One Sunday in Waco, during our holiest sacrament -- the coffee communion after the service -- I made the mistake of blithely blurting, “We’re Unitarian Universalists. We can believe whatever we want to.”

 

Neecie overheard that remark. And she turned around. I will never forget it. It was a religious moment. “You think I believe in what I do because I want to?” she said. “I believe this because I have to.

 

You think here in Waco, Texas my life wouldn’t be a lot easier if I could be a Baptist? But I can’t. My conscience won’t let me. If this were about what I wanted to believe,” Neecie continued, “about what I found it convenient and easy to believe, you wouldn’t see my face here on Sunday morning.”

 

Her eyes flashed, and she paused to take a sip. Noticing that I was completely at a loss, she softened. “Meredith,” she said, putting a hand on my elbow, “the world is beautiful, and it is tragic. I believe we are here to cling together and make what light we can against the darkness. And that’s hard work, because frankly some days I don’t feel all that clingy. And I don’t have much spark to offer.

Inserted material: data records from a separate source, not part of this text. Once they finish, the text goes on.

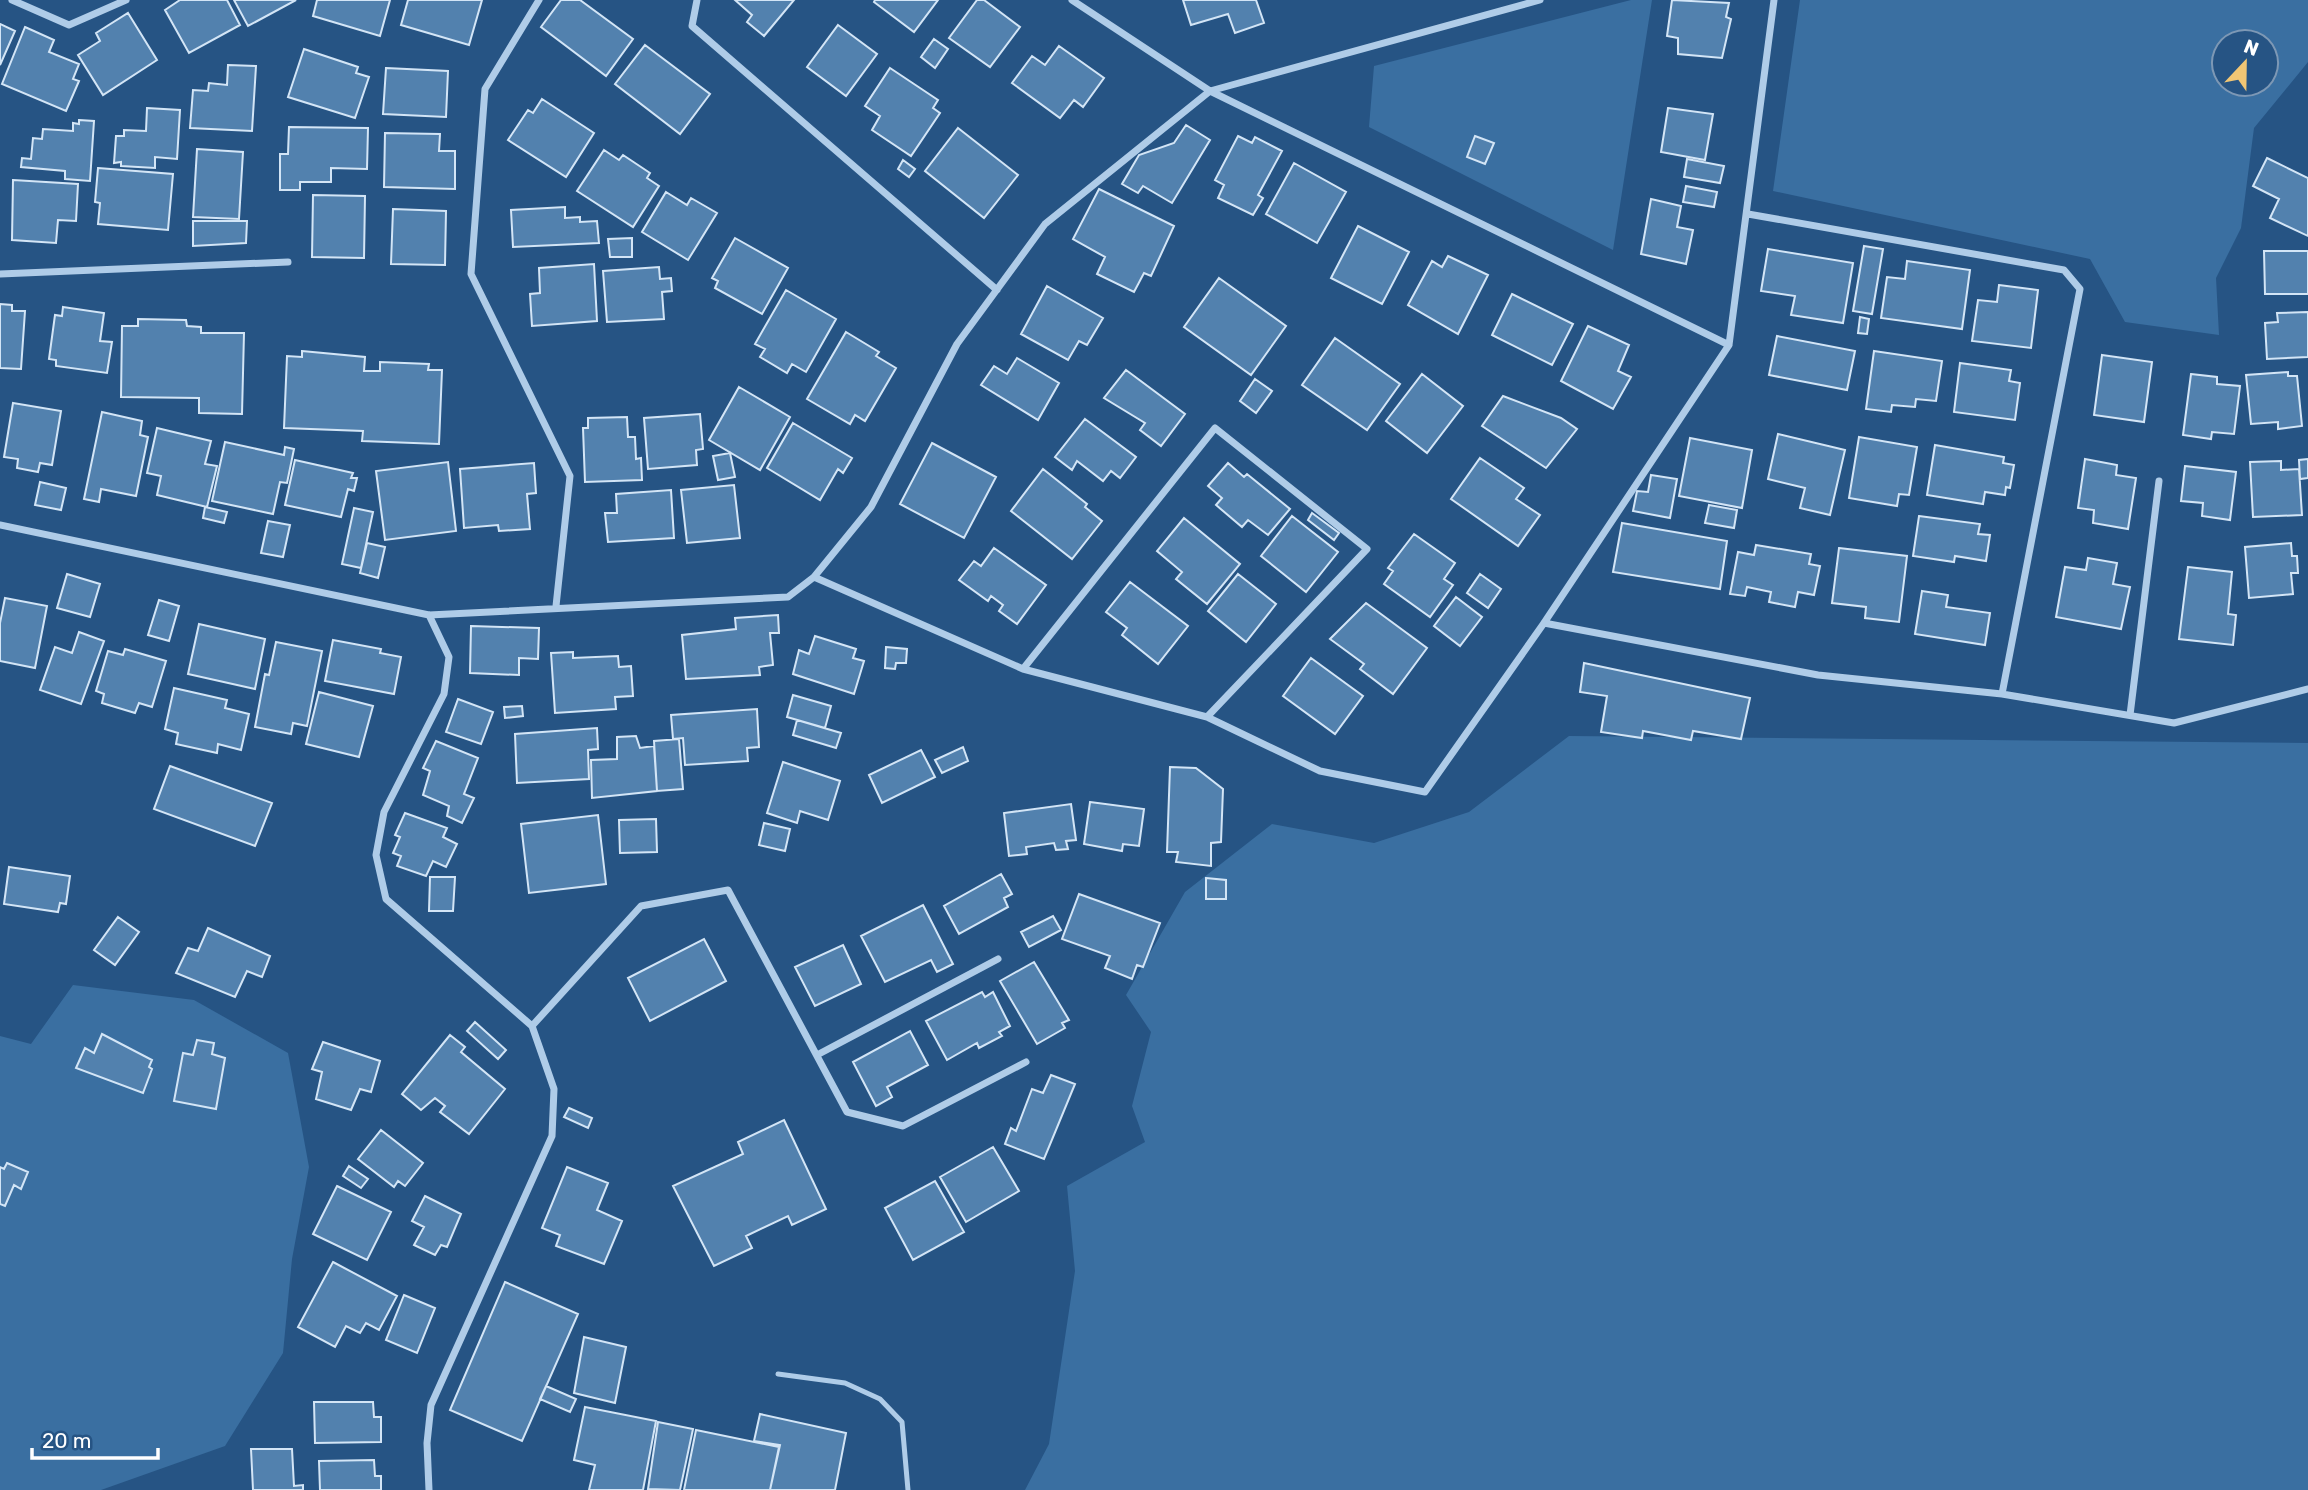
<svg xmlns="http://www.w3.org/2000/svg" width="2308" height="1490" viewBox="0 0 2308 1490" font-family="Rubik,sans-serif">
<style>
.green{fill:#3a6fa1;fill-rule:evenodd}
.building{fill:#5281ae;stroke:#d3e5f6;stroke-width:2}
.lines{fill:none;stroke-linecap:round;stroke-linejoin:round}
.lane{stroke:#afcce8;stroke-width:5}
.street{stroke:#afcce8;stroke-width:7}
</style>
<rect width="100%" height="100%" fill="#265484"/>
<!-- green -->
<path class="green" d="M1631,0H1652L1613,250L1369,127L1374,66Z
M1800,0H2308V62L2254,128L2241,228L2216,278L2219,335L2125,322L2090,259L1773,191ZM2266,42V84H2224V42Z
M1569,736L2308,743V1490H1025L1049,1444L1075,1271L1067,1186L1145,1142L1132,1106L1151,1032L1126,995L1185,892L1272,824L1374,843L1469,812Z
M73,985L194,1000L288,1053L309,1167L292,1259L283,1353L225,1446L101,1490H0V1036L31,1044Z"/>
<!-- building -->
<path class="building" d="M227,0L240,25L189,53L165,10L180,0Z
M234,0H296L248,26Z
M317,0H390L380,36L313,16Z
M408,0H482L469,45L401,25Z
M561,0H580L633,39L606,76L541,27Z
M735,0H794L764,36L747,22L752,15Z
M875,0H938L914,32L874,2Z
M977,0H984L1020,27L990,67L949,38Z
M1183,0H1256L1264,23L1235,33L1228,14L1191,25Z
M1672,0L1729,3L1726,17L1731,19L1722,58L1678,54V38L1667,36Z
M128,13L157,60L103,95L78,55L100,41L96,33Z
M0,24L15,31L0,65Z
M838,25L877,54L846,96L807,67Z
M25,27L54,40L49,52L79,64L73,79L79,81L66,111L2,84Z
M934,39L948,49L935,68L921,57Z
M645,45L710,94L680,134L615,84Z
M1059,46L1104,78L1083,107L1074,100L1060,118L1012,83L1032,56L1045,65Z
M304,49L358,67L356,73L369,77L355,118L288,97Z
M228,65L256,66L252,131L190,128L193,90L208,91L209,83L227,85Z
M386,68L448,71L446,117L383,114Z
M890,68L938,100L933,108L940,113L911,156L872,130L880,116L865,106Z
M542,99L594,133L566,177L508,140L528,110L533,113Z
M147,108L180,110L177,159L155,157V168L121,166V162L114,163L116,136H124V130L146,131Z
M1668,108L1713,114L1705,160L1661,152Z
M79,120L94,121L90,181L65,179V171L21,167L22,158L31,159L33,138L42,139L43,129L73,131V123L79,124Z
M1186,125L1210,140L1172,203L1143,186L1138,193L1122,184L1139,155L1174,143Z
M289,127L368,128L367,169L331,168V182H300V190H280V154H288Z
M958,128L1018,175L984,218L925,171Z
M385,133L440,134L439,151H455V189L384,187Z
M1238,136L1252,143L1255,137L1282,151L1258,195L1263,198L1253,215L1218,198L1224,185L1215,180Z
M1475,136L1494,143L1485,164L1467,157Z
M197,149L243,152L239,219L193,217Z
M604,150L619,160L623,155L650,173L647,178L659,186L633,227L577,191Z
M2267,158L2308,178V236L2270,218L2279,199L2253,186Z
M1687,159L1724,166L1720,183L1684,177Z
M903,160L915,169L909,177L898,169Z
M1294,163L1346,192L1317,243L1266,214Z
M98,168L173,174L168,230L98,224L100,203L95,202Z
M13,180L78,184L76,221L58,220L56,243L12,240Z
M1686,186L1717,192L1714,207L1683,202Z
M1099,189L1174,226L1151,276L1144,273L1134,292L1097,274L1105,257L1073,239Z
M666,192L687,205L691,198L717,213L688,260L642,232Z
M313,195L365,196L364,258L312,257Z
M1651,199L1681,206L1677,227L1693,230L1686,264L1641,254Z
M565,207V218L580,217V222L597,221L599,243L513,247L511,210Z
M393,209L446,211L445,265L391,264Z
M193,221H247L246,243L193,246Z
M1358,226L1409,252L1382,304L1331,278Z
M632,238V257H610L608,239Z
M735,238L788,268L762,314L715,288L718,281L712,278Z
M1864,246L1883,249L1872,314L1853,311Z
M1768,249L1853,263L1843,323L1791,315L1795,296L1761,291Z
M2264,251H2308V294H2265Z
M1448,256L1488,275L1458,334L1408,305L1432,261L1442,267Z
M1907,261L1970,270L1962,329L1881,318L1887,277L1905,279Z
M594,264L597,321L532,326L530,294L540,293L539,268Z
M659,267L660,279L671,278L672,291L662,292L664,319L607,322L603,271Z
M1219,278L1286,326L1251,375L1184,327Z
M1999,285L2038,290L2031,348L1972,341L1978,300L1997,302Z
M1047,286L1103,318L1087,345L1079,341L1068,360L1021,334Z
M786,290L836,319L806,372L792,364L787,373L760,357L765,349L755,344Z
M1512,294L1573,324L1552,365L1492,335Z
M0,304L12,305V311H25L21,369L0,368Z
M63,307L104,313L100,341L112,342L107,373L56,366V360L49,359L55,315L62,316Z
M2308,312V357L2267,359L2265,323L2278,322L2277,313Z
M1860,317L1869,319L1867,334L1858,333Z
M138,319L186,320L187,326L201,327V333H244L242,414L199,413V398L121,397L122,326H138Z
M1588,326L1629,345L1618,371L1631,377L1613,409L1561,381Z
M846,332L879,352L876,356L896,368L865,421L855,415L850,424L807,399Z
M1777,336L1855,351L1847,390L1769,375Z
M1335,338L1400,384L1367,430L1302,385Z
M302,351L365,357L364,371H380V362L429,364L428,370H442L439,444L362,441L363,431L284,428L287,356L302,357Z
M1874,351L1942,361L1936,401L1916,399L1915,407L1892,405L1891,412L1866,409Z
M2102,355L2152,362L2144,422L2094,415Z
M1017,358L1059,383L1038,420L981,385L994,366L1007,374Z
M1960,363L2011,370L2009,381L2020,383L2015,420L1954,412Z
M1126,370L1185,414L1161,446L1140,430L1145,423L1104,398Z
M2288,372V376H2297L2302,426L2278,429V422L2251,424L2246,375Z
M1422,374L1463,406L1427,453L1386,421Z
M2191,374L2217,377V384L2240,386L2234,434L2212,432L2211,439L2183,435Z
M1255,379L1272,391L1256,413L1240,401Z
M739,387L790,417L760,470L709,440Z
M1503,396L1561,418L1577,429L1546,468L1482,426Z
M13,403L61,411L52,465L40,463L38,472L17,468L18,459L4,457Z
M102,412L142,421L140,435L148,437L136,496L101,489L99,502L84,499Z
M700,414L703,449L696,450L697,465L648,469L644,418Z
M627,417L628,437H635L636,459L641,458L642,480L585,482L583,428H588V418Z
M1085,419L1136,457L1120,478L1111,471L1103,481L1077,461L1072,470L1055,457Z
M793,423L852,458L843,473L838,469L820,500L767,468Z
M157,428L211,441L205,464L217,466L207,507L157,495L161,476L147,473Z
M1778,434L1845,450L1830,515L1800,508L1805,488L1768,479Z
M1859,437L1917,447L1909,495L1899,494L1897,506L1849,498Z
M1690,438L1752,450L1742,508L1679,496Z
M225,442L284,455L285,447L294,449L287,483L280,482L273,514L212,501Z
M932,443L996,477L964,538L900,504Z
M1935,445L2004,457L2003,463L2014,465L2010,488L2006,487L2005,495L1985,492L1983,504L1927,495Z
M730,453L735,477L718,480L713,456Z
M1480,458L1524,488L1516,499L1540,515L1518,546L1451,499Z
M2085,459L2117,465L2116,475L2136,478L2128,529L2093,523L2094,510L2078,508Z
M2308,459V478L2300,479L2299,460Z
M295,460L353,473L351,478H357L354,491L348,489L341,517L285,505Z
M2281,461V470L2299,469L2302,515L2253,517L2250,462Z
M448,462L456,531L385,540L376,471Z
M534,463L536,493L527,494L530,529L499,531L498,525L464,528L460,469Z
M1228,463L1244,477L1247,474L1290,509L1268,535L1248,520L1242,527L1216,505L1222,498L1208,486Z
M2185,466L2236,472L2230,520L2202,516L2203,503L2181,501Z
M1043,469L1087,504L1085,507L1102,521L1072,559L1011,511Z
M1651,475L1677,479L1670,518L1633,511L1637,491L1648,492Z
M40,482L66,488L61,510L35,505Z
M734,485L740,538L687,543L681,490Z
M671,490L674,538L608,542L605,513H617L616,494Z
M1709,505L1737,510L1734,528L1705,523Z
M205,507L227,512L224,523L203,518Z
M354,508L373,512L361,568L342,564Z
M1312,513L1339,533L1334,540L1308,520Z
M1292,516L1338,552L1306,592L1261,556Z
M1919,516L1980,524L1978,534L1990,535L1986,561L1955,556L1954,562L1913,556Z
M1184,518L1240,564L1207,604L1176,579L1182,572L1157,551Z
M268,521L290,525L283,557L261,553Z
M1622,523L1727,541L1720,589L1613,572Z
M1414,534L1455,563L1444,579L1453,585L1430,617L1384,584L1393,571L1388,568Z
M367,543L385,547L378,578L360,573Z
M2291,543L2292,556H2297L2298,573H2291L2293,594L2249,598L2245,547Z
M1756,545L1811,554L1809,564L1820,566L1814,595L1798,592L1795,607L1769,602L1771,592L1747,587L1745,596L1730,594L1738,552L1754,555Z
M994,548L1046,585L1017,624L999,611L1003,605L991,596L988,601L959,580L974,561L981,566Z
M1839,548L1907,556L1899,622L1865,618L1866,607L1832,603Z
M2088,558L2117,563L2113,584L2130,587L2121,629L2056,617L2065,567L2086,570Z
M2188,567L2232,572L2228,614L2236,615L2233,645L2179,639Z
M67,574L100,584L90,617L57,608Z
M1238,574L1276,604L1246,642L1208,611Z
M1480,574L1501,589L1488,608L1467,593Z
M1130,582L1188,626L1158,664L1122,635L1127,628L1106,612Z
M1922,591L1948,595L1946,607L1990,613L1985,645L1915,634Z
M1456,597L1482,617L1460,646L1434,626Z
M5,598L47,606L35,668L0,661V623Z
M159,600L179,606L169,641L148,635Z
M1366,603L1427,648L1393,694L1360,669L1364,664L1330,639Z
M778,615L779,633H770L773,665L759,667L760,675L686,679L682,635L736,629L735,618Z
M199,624L265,639L255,689L188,674Z
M471,626L539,628L538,659L519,658V675L470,673Z
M79,632L104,641L81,704L40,690L55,647L72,653Z
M815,636L856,649L853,658L864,661L854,694L793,674L799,650L809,654Z
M333,640L381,649L380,653L401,657L394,694L325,681Z
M276,642L322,651L307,726L293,723L291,734L255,727L265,674L269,675Z
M886,647L907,649L906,663H896L895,669L885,668Z
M125,649L166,661L152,707L139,703L135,713L102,703L104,694L96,691L108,651L123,655Z
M573,652V658L618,656L619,667L631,666L633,696L615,697L616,709L555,713L551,653Z
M1311,658L1363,696L1335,734L1283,696Z
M1584,663L1750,698L1741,739L1693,731L1691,740L1643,731L1642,738L1601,732L1607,696L1580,692Z
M174,688L227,700L225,708L249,714L241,750L218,744L217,753L176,744L178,733L165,729Z
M319,692L373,706L359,757L306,744Z
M793,695L831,706L825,728L787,717Z
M458,699L493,712L481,744L446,732Z
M522,706L523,716L505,718L504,707Z
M757,709L759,747L747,748L748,761L685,765L683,738L673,739L671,715Z
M797,720L841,733L836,748L793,735Z
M597,728L598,749L588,750L589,779L517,783L515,734Z
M636,736L640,748L654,746L657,791L592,798L591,760L617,759V737Z
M679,739L683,789L657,791L654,741Z
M436,741L478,758L464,794L474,798L462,823L447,816L449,806L423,795L430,771L423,768Z
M963,747L968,761L942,773L935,760Z
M921,750L935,777L882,803L869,775Z
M783,762L840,781L828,820L800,811L797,823L767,813Z
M170,766L272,803L255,846L154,809Z
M1170,767L1196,768L1223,789L1221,842L1211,843V866L1176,862L1178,852H1167Z
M1090,802L1144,809L1139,846L1123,844L1122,851L1084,844Z
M1071,804L1076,840L1066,841L1068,849L1056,850L1054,843L1026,847L1027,854L1009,856L1004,813Z
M405,813L447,828L443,837L457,844L446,867L433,861L426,876L397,866L401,856L393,853L400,837L395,835Z
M598,815L606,884L529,893L521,824Z
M656,819L657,852L620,853L619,820Z
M764,823L790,829L785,851L759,845Z
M9,867L70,876L66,904L60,903L58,912L4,904Z
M1001,874L1012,894L1004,898L1008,907L959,934L944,906Z
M430,877H455L453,911H429Z
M1206,878L1226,880V899H1206Z
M1079,894L1160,923L1143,967L1137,965L1132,979L1105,968L1110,956L1062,939Z
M923,905L953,964L937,972L931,960L885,982L861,936Z
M1053,916L1061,930L1029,947L1021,932Z
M118,917L139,932L115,965L94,950Z
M208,928L270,956L262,977L247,971L235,997L176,973L188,948L198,951Z
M704,939L726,981L650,1021L628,978Z
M843,945L861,984L815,1006L795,967Z
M1034,962L1069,1020L1062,1023L1065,1028L1037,1044L1000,981Z
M982,992L985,997L993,992L1010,1026L999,1032L1002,1036L979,1048L977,1043L947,1060L926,1021Z
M475,1022L506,1050L498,1059L467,1031Z
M910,1031L928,1065L887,1087L892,1097L876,1106L853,1062Z
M102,1034L152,1060L149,1067L152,1069L143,1093L76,1068L85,1048L94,1053Z
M450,1035L465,1047L461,1052L505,1089L469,1134L440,1112L445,1106L435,1098L421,1110L402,1094Z
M197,1040L214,1043L212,1054L225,1058L216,1109L174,1101L183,1053L193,1055Z
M323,1042L380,1061L371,1092L360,1089L351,1110L316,1099L322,1072L312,1069Z
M1051,1075L1075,1084L1044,1159L1005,1144L1011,1128L1016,1131L1032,1089L1043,1093Z
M569,1108L592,1118L588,1128L564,1117Z
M784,1120L826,1209L792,1225L788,1216L746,1236L752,1248L714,1266L673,1186L743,1154L738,1142Z
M381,1130L423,1163L405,1186L398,1181L394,1187L358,1159Z
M993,1147L1019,1191L966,1222L940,1177Z
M7,1163L28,1172L21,1189L14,1185L5,1206L0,1204V1167L4,1169Z
M349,1166L368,1179L361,1188L343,1176Z
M567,1167L608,1183L597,1210L622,1221L604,1264L556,1246L560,1235L542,1228Z
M935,1181L964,1232L913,1260L885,1208Z
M337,1186L391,1212L367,1260L313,1234Z
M425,1196L461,1214L447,1247L441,1245L435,1255L414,1245L424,1227L412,1221Z
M333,1262L397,1296L379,1330L366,1323L360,1333L346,1326L335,1347L298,1327Z
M505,1282L578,1314L522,1441L450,1410Z
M404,1295L435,1308L417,1353L386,1340Z
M584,1337L626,1347L615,1403L574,1393Z
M546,1386L576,1399L570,1412L540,1399Z
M314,1402H373L374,1417H381V1442L315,1443Z
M585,1407L656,1421L643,1490H589L595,1465L574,1460Z
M760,1414L846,1433L835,1490H770L780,1445L754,1441Z
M658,1422L693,1429L680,1490L648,1489Z
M696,1430L779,1447L770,1490H684Z
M251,1449H292L294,1486L303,1485V1490H253Z
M374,1460L375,1476H381V1490H320L319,1461Z"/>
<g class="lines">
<!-- lane -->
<path class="lane" d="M778,1374L845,1383L880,1399L902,1422L908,1490"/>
<!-- street -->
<path class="street" d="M12,0L69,25L126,0
M539,0L485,89L471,274L570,476L556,606
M697,0L692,26L997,290
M1072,0L1210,91L1729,345
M1748,214L2064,270L2080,289L2002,694
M0,274L288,262
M0,525L429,615L788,597L814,577L871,507L957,344L1045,224L1210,91L1540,0
M814,577L1023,669L1207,717L1320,771L1425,792L1544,623L1729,345L1774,0
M1544,623L1818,675L2002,694L2174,723L2308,689
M1023,669L1215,428L1367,549L1207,717
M2130,715L2159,481
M532,1026L641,906L728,890L847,1112L903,1126L1026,1062
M817,1055L998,959
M429,1490L427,1443L431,1405L552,1136L554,1089L532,1026L386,899L376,855L384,812L444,694L449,657L429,615"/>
</g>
<!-- north arrow -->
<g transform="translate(2245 63) rotate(22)"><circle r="33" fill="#265484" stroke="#7d98b5" stroke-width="2"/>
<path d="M0-5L12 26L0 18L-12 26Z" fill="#f1c674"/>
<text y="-10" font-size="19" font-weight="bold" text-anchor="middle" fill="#ffffff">N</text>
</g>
<!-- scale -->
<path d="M32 1448v10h126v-10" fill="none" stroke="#ffffff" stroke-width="3.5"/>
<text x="42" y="1448" font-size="21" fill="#ffffff" stroke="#265484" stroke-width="5" paint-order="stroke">20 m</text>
</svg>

And we are here to try to find out what’s true about ourselves and each other and this world. And that’s hard work, too. It’s from that work that our beliefs come, and we don’t do it because we want to, but because we have to. We do it because we are commanded by God or conscience or something of greater significance than our convenience.”

 

“Oh,” I said.

 

Does not the world call to us for a religious response -- that is, a response which affirms dignity and justice and compassion and acceptance and searching and conscience and democracy and peace and interdependence? Do you not hear that call? We here share, not universal religion, but a universal core of religiousness. And whatever Unitarian Universalist blank you happen to be, it is a fuller and richer and deeper blank because it is also informed by the diversity around you, informed by all those other perspectives. We’re there with you as you grow and explore as we grow and explore. Why? Just as Neecie said: Because we have to. Our conscience requires it.